**Record extracts**
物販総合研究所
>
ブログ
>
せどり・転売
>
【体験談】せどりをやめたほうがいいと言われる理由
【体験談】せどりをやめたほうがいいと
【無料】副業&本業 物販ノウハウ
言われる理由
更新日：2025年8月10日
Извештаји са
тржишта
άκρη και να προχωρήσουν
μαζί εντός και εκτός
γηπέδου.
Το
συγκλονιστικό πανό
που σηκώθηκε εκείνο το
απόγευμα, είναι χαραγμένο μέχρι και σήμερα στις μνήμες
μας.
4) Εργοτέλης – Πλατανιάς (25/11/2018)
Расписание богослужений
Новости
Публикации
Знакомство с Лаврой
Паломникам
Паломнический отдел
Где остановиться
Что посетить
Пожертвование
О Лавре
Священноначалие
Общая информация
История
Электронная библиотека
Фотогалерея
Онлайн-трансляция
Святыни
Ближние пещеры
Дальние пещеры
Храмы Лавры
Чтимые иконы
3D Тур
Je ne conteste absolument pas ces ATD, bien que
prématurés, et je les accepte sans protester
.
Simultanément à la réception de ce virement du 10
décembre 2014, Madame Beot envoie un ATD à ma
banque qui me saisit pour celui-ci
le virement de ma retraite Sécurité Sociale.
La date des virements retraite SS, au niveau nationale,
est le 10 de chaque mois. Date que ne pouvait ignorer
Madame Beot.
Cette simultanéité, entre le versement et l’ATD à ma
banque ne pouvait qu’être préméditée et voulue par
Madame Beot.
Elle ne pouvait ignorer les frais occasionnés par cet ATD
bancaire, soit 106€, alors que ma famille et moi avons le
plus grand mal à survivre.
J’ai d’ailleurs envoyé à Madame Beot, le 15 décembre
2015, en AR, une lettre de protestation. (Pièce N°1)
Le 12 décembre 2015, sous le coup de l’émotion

**To-do item**
Counting only the lines that include "ignorer", state how many there are in the entries, and nothing else.

**Solution**
2